If you’re thinking that this process sounds a lot like account-based marketing, you’re probably right. But call it what you want: ABM, fishing with spears not nets, contextual prospecting or smart outbound. For some of us old-timers, what’s old is new again, albeit with a new name.  What’s different, of course, is the technology.

Ultimately the proof is in the numbers. And our results were stunning:

  • We increased total opportunities in our pipeline by 228% and total dollars by 294%.
  • Our net new opportunities in a month rose 1,663% and net new dollars were up 1,120%.
  • Bookings $s increased 91%. 
  • We cut 7 months off our average sales cycle
  • And we did it all 30% fewer sales reps.
  • Best of all, our customers were happy. The number of booked deals that canceled in the previous six months fell 100%.

And here’s the best news of all…you don’t need to hire an engineering and Ops army to replicate this strategy.  Today, LeadGenius is doing this exact sort of custom data research and account personalization to meet the needs of the largest corporations—the IBMs, Googles, Microsofts, Amazons and SAP’s of the world.

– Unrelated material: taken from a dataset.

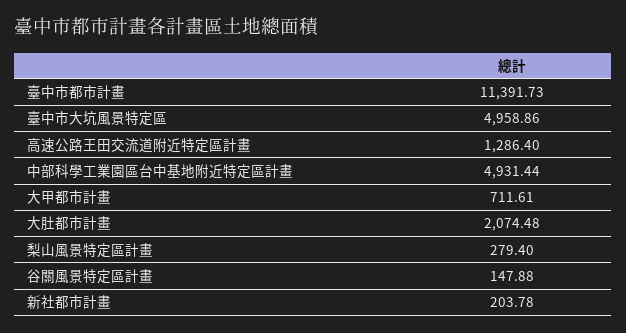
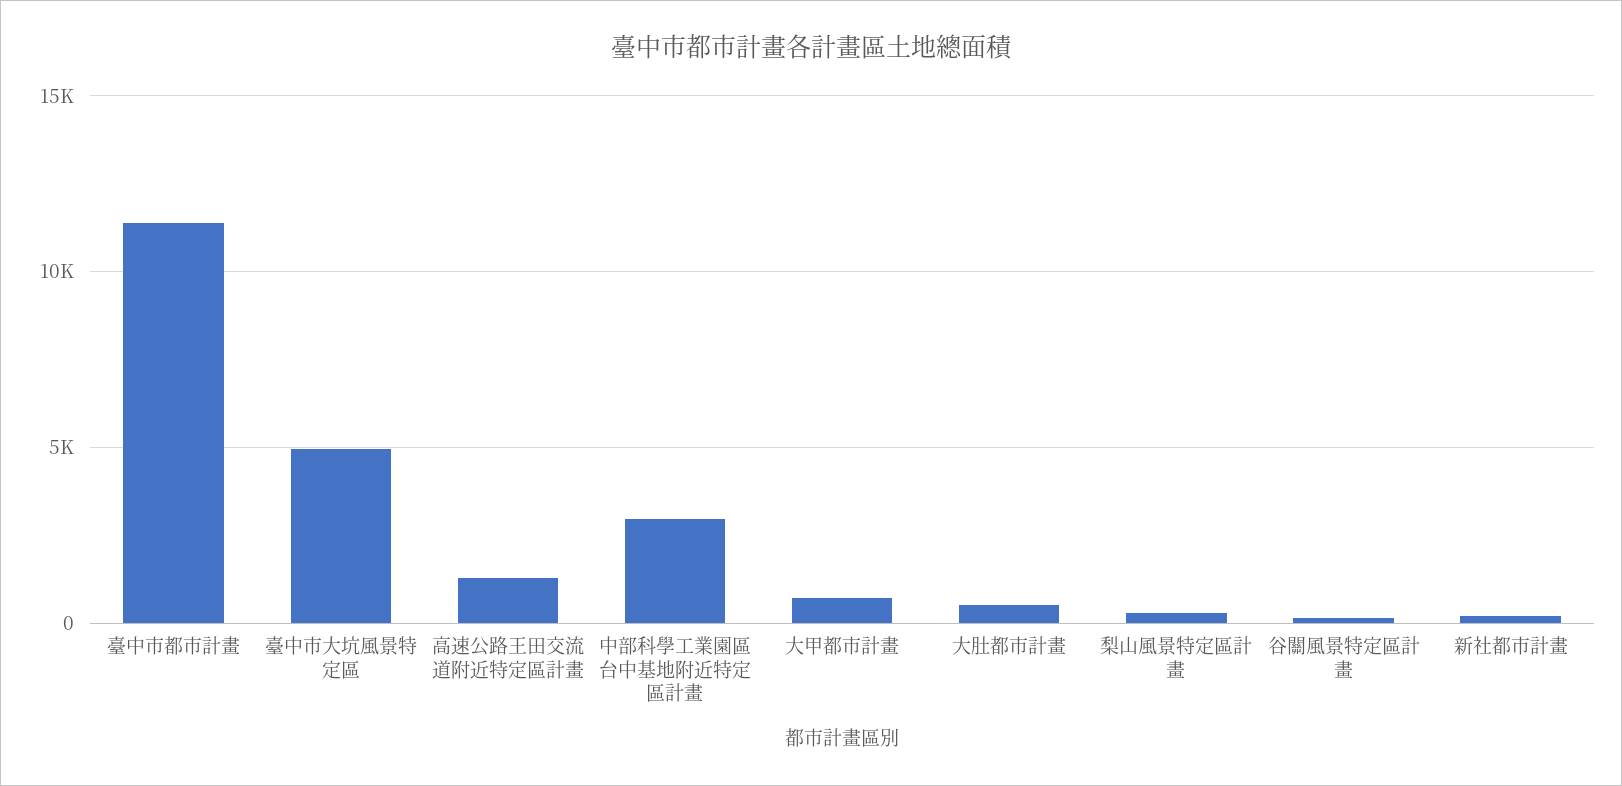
中部科學工業園區台中基地附近特定區計畫: 4931.44 -> 3000
大肚都市計畫: 2074.48 -> 500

Lots of fast-growing start-ups too.

Bringing a Luxury Item to the Masses

“I will build a motor car for the great multitude…constructed of the best materials, by the best men to be hired, after the simplest designs that modern engineering can devise…so low in price that no man making a good salary will be unable to own one-and enjoy with his family the blessing of hours of pleasure in God’s great open spaces.”

More than 100 years ago, Henry Ford used the assembly line to drive down costs and put automobile ownership within reach of most Americans. In a similar way, LeadGenius is democratizing a prospecting methodology that could previously be accomplished only through a huge investment of forethought, money, and staff.  But unlike the Model T, you can get your LeadGenius in any color you like. Matter of fact, that’s the whole point.